Detto questo, se per la prima volta ci affacciamo oltre confine (e oltremanica) per scegliere l’argomento della nostra stroncatura, vuol dire che si tratta di qualcosa di grosso. In realtà di negativamente grandioso, per essere precisi, a cominciare dalla serie senza precedenti di sei sconfitte casalinghe di fila. Va bene che con lo stadio vuoto persino lo slogan “This is Anfield” perde quasi del tutto di senso, ma in tutta sincerità: chi l’avrebbe mai detto? Eppure sta capitando, anzi continua a capitare e tutti ne approfittano, ultimo Mourinho per il sorpasso del Tottenham in classifica.

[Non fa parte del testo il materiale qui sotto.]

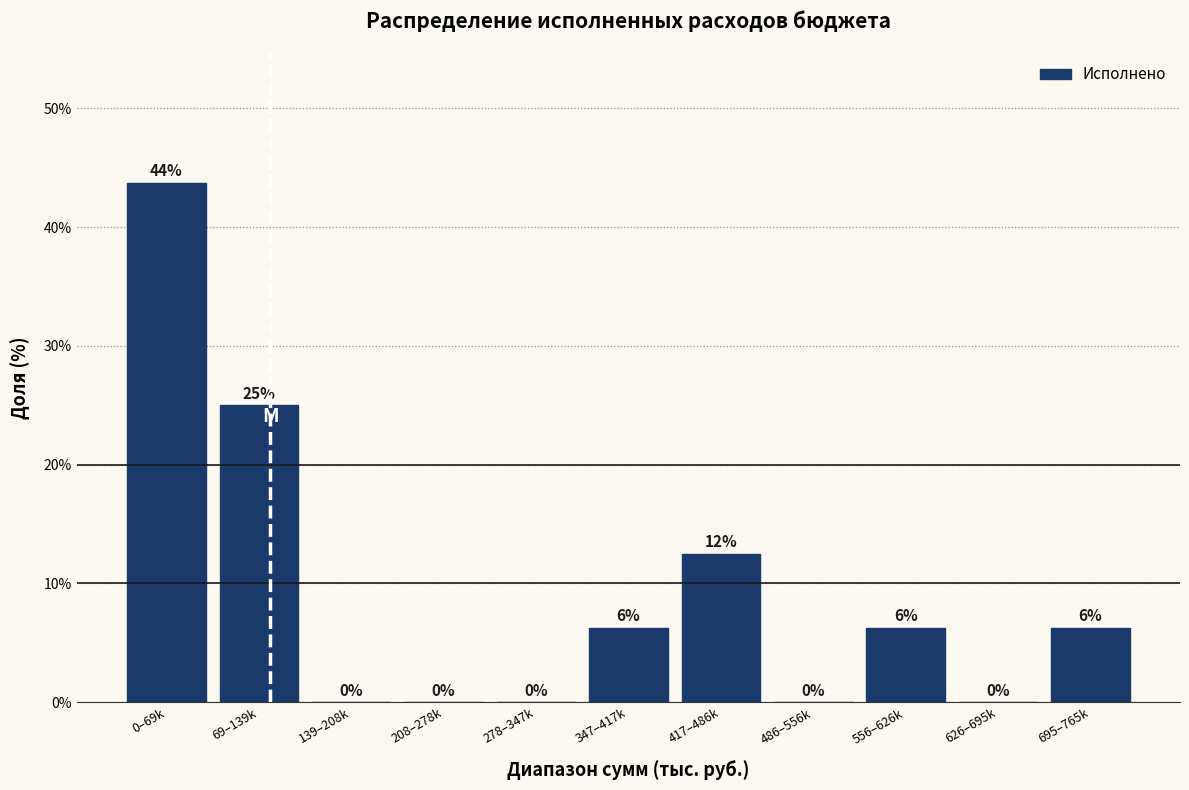

The chart shows a value of 29.8 at 626–695k. True or false?

False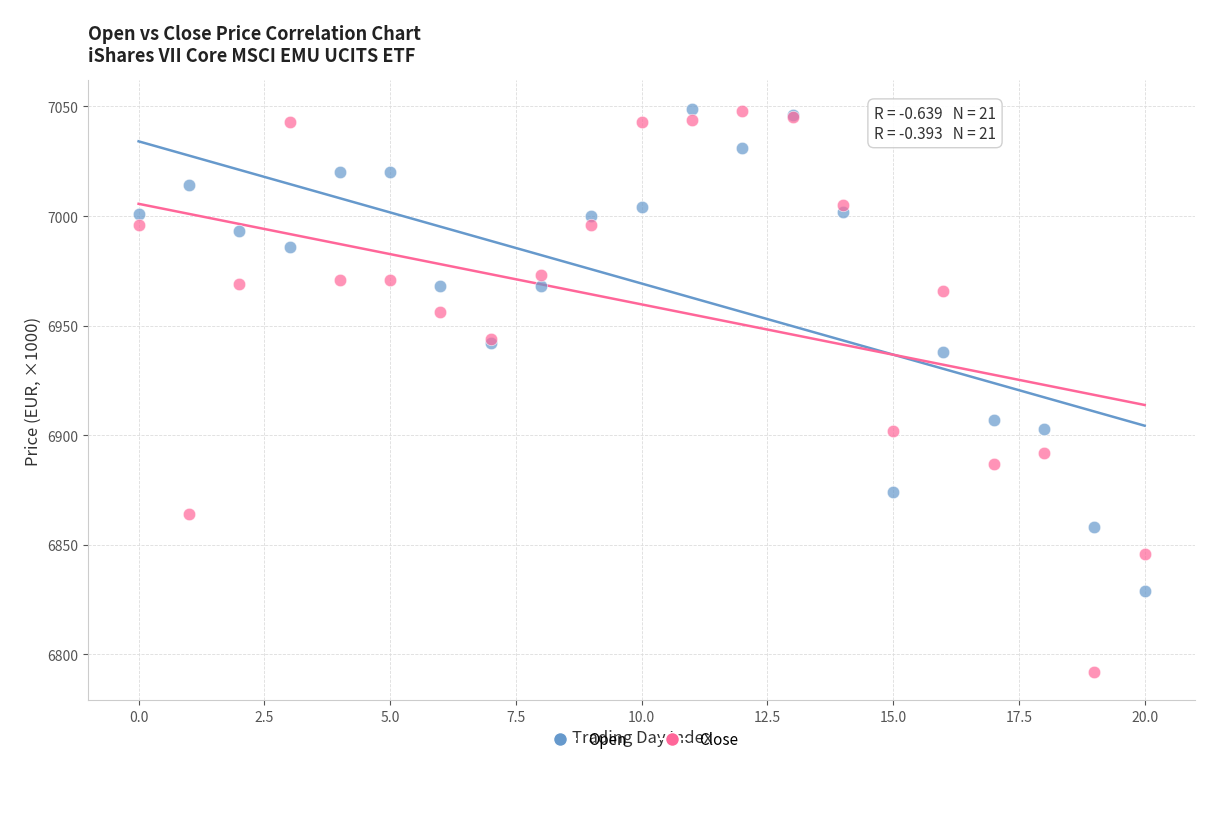

Which series has the widest spread of Y values?

Close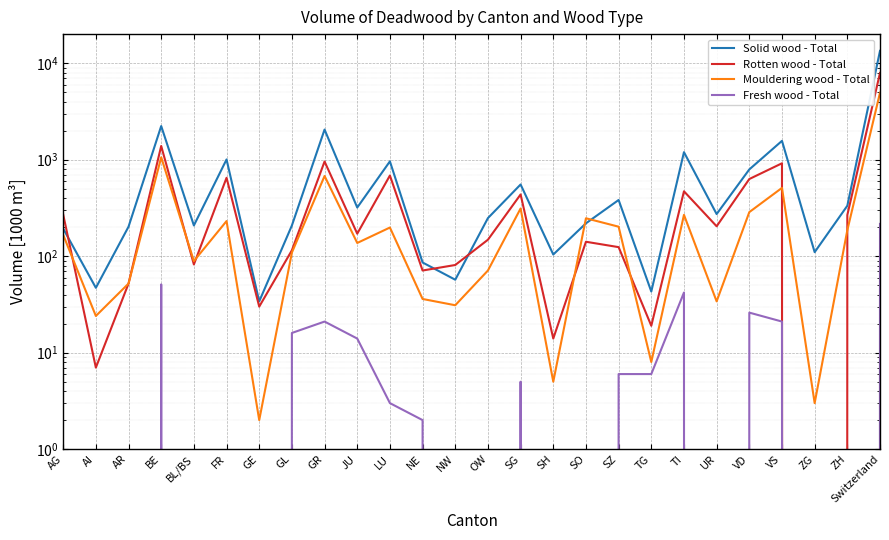

Rank the series by their average value, from lowest to highest.

Fresh wood - Total, Mouldering wood - Total, Rotten wood - Total, Solid wood - Total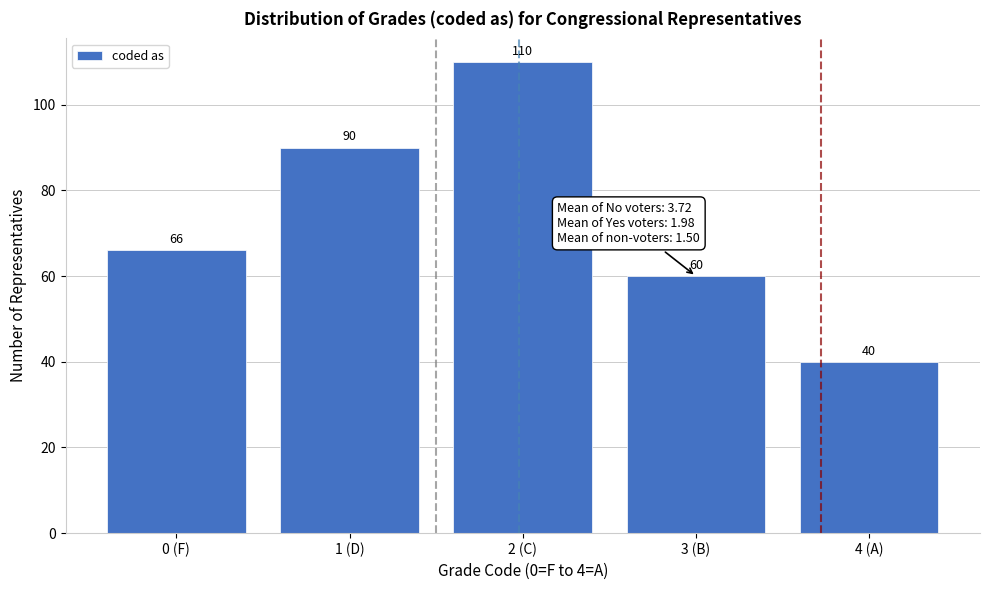

Reading left to right, transcribe all the data shown in this chart.

0 (F)=66	1 (D)=90	2 (C)=110	3 (B)=60	4 (A)=40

Fine di un ciclo? Cortocircuito tecnico? Una somma di fattori divenuti incontrollabili in un’annata così anomala? Non lo sappiamo, anche perché non sembra saperlo nemmeno lui, per ora.
Di certo, dopo la stroncatura per i suoi risultati del presente, gli rivolgiamo un applauso ideale per aver ritrovato l’orgoglio nel momento più complicato: “Se qualcuno non vuole stare più qua perché forse non andremo in Champions, sono io che non ce lo voglio”.